*** Opening Provided data ***

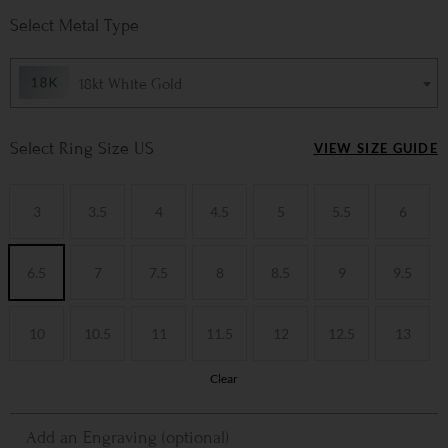
Metal Type
18kt White Gold
Ring Size US
VIEW SIZE GUIDE
3
3.5
4
4.5
5
5.5
6
6.5
7
7.5
8
8.5
9
9.5
10
10.5
11
11.5
12
12.5
13
Clear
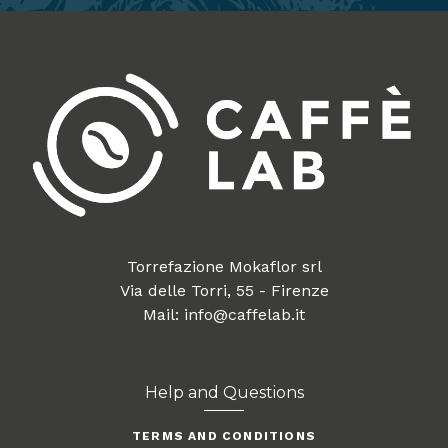
Torrefazione Mokaflor srl
Via delle Torri, 55 - Firenze
Mail: info@caffelab.it
Help and Questions
TERMS AND CONDITIONS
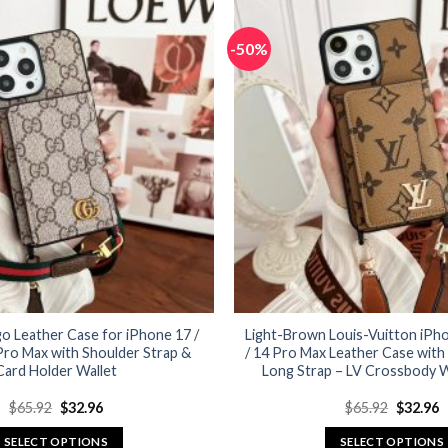
has
has
multiple
multiple
-50%
variants.
variants.
The
The
options
options
may
may
be
be
chosen
chosen
on
on
the
the
product
product
page
page
o Leather Case for iPhone 17 /
Light-Brown Louis-Vuitton iPhon
 Pro Max with Shoulder Strap &
/ 14 Pro Max Leather Case with
Card Holder Wallet
Long Strap – LV Crossbody W
Original
Current
Original
C
$
65.92
$
32.96
$
65.92
$
32.96
price
price
price
p
was:
is:
was:
is
SELECT OPTIONS
SELECT OPTIONS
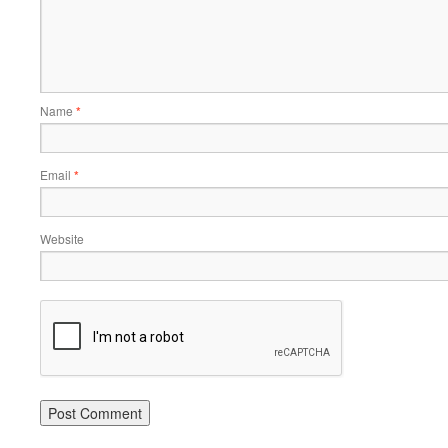
Name
*
Email
*
Website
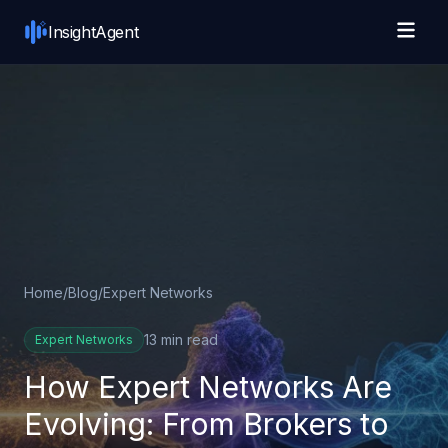
Skip to main content
InsightAgent
Home
/
Blog
/
Expert Networks
13 min read
Expert Networks
How Expert Networks Are
Evolving: From Brokers to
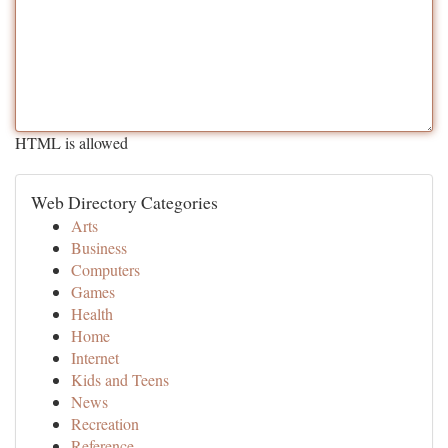
HTML is allowed
Web Directory Categories
Arts
Business
Computers
Games
Health
Home
Internet
Kids and Teens
News
Recreation
Reference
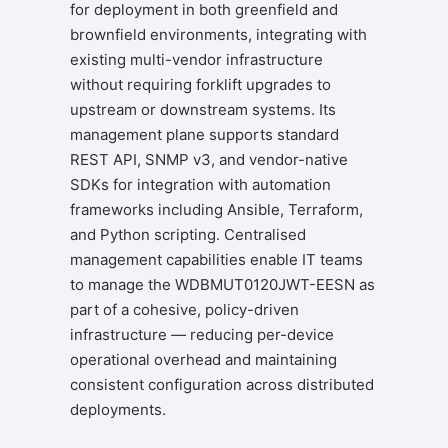
for deployment in both greenfield and
brownfield environments, integrating with
existing multi-vendor infrastructure
without requiring forklift upgrades to
upstream or downstream systems. Its
management plane supports standard
REST API, SNMP v3, and vendor-native
SDKs for integration with automation
frameworks including Ansible, Terraform,
and Python scripting. Centralised
management capabilities enable IT teams
to manage the WDBMUT0120JWT-EESN as
part of a cohesive, policy-driven
infrastructure — reducing per-device
operational overhead and maintaining
consistent configuration across distributed
deployments.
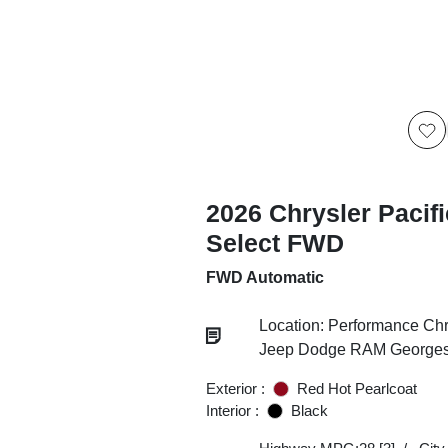
2026 Chrysler Pacif
Select FWD
FWD Automatic
Location: Performance Chr
Jeep Dodge RAM Georgesv
Exterior :
Red Hot Pearlcoat
Interior :
Black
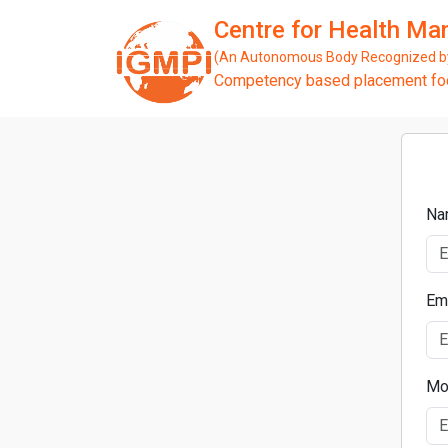
Centre for Health M
(An Autonomous Body Recognized by 
Competency based placement focu
Na
Em
Mo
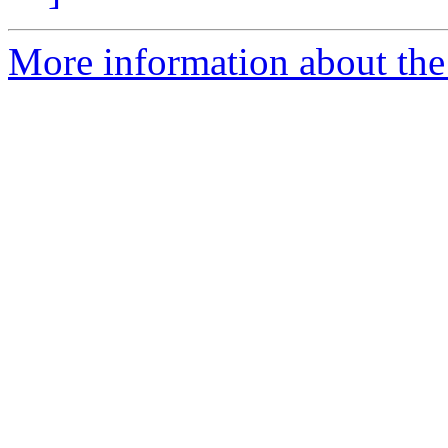
More information about the 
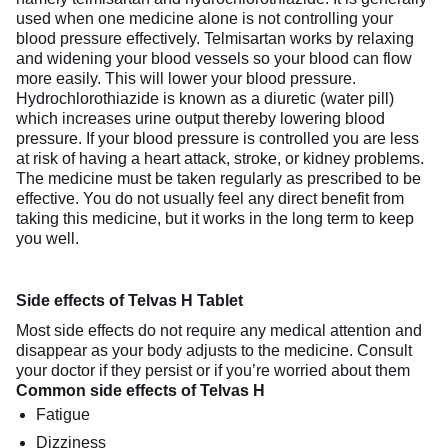
used when one medicine alone is not controlling your
blood pressure effectively. Telmisartan works by relaxing
and widening your blood vessels so your blood can flow
more easily. This will lower your blood pressure.
Hydrochlorothiazide is known as a diuretic (water pill)
which increases urine output thereby lowering blood
pressure. If your blood pressure is controlled you are less
at risk of having a heart attack, stroke, or kidney problems.
The medicine must be taken regularly as prescribed to be
effective. You do not usually feel any direct benefit from
taking this medicine, but it works in the long term to keep
you well.
Side effects of Telvas H Tablet
Most side effects do not require any medical attention and
disappear as your body adjusts to the medicine. Consult
your doctor if they persist or if you’re worried about them
Common side effects of Telvas H
Fatigue
Dizziness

*** Closing Provided data ***

# Work to be completed:
Substitute "Leather Cover" for "Leather Case" throughout the records above, and give all their lines again with nothing else changed. Leave the pictures out of your answer.

# Result for this exercise:
Metal Type
18kt White Gold
Ring Size US
VIEW SIZE GUIDE
3
3.5
4
4.5
5
5.5
6
6.5
7
7.5
8
8.5
9
9.5
10
10.5
11
11.5
12
12.5
13
Clear
Torrefazione Mokaflor srl
Via delle Torri, 55 - Firenze
Mail: info@caffelab.it
Help and Questions
TERMS AND CONDITIONS
has
has
multiple
multiple
-50%
variants.
variants.
The
The
options
options
may
may
be
be
chosen
chosen
on
on
the
the
product
product
page
page
o Leather Cover for iPhone 17 /
Light-Brown Louis-Vuitton iPhon
 Pro Max with Shoulder Strap &
/ 14 Pro Max Leather Cover with
Card Holder Wallet
Long Strap – LV Crossbody W
Original
Current
Original
C
$
65.92
$
32.96
$
65.92
$
32.96
price
price
price
p
was:
is:
was:
is
SELECT OPTIONS
SELECT OPTIONS
Name
*
Email
*
Website
Skip to main content
InsightAgent
Home
/
Blog
/
Expert Networks
13 min read
Expert Networks
How Expert Networks Are
Evolving: From Brokers to
HTML is allowed
Web Directory Categories
Arts
Business
Computers
Games
Health
Home
Internet
Kids and Teens
News
Recreation
Reference
for deployment in both greenfield and
brownfield environments, integrating with
existing multi-vendor infrastructure
without requiring forklift upgrades to
upstream or downstream systems. Its
management plane supports standard
REST API, SNMP v3, and vendor-native
SDKs for integration with automation
frameworks including Ansible, Terraform,
and Python scripting. Centralised
management capabilities enable IT teams
to manage the WDBMUT0120JWT-EESN as
part of a cohesive, policy-driven
infrastructure — reducing per-device
operational overhead and maintaining
consistent configuration across distributed
deployments.
2026 Chrysler Pacif
Select FWD
FWD Automatic
Location: Performance Chr
Jeep Dodge RAM Georgesv
Exterior :
Red Hot Pearlcoat
Interior :
Black
Centre for Health M
(An Autonomous Body Recognized by 
Competency based placement focu
Na
Em
Mo
More information about the 
used when one medicine alone is not controlling your
blood pressure effectively. Telmisartan works by relaxing
and widening your blood vessels so your blood can flow
more easily. This will lower your blood pressure.
Hydrochlorothiazide is known as a diuretic (water pill)
which increases urine output thereby lowering blood
pressure. If your blood pressure is controlled you are less
at risk of having a heart attack, stroke, or kidney problems.
The medicine must be taken regularly as prescribed to be
effective. You do not usually feel any direct benefit from
taking this medicine, but it works in the long term to keep
you well.
Side effects of Telvas H Tablet
Most side effects do not require any medical attention and
disappear as your body adjusts to the medicine. Consult
your doctor if they persist or if you’re worried about them
Common side effects of Telvas H
Fatigue
Dizziness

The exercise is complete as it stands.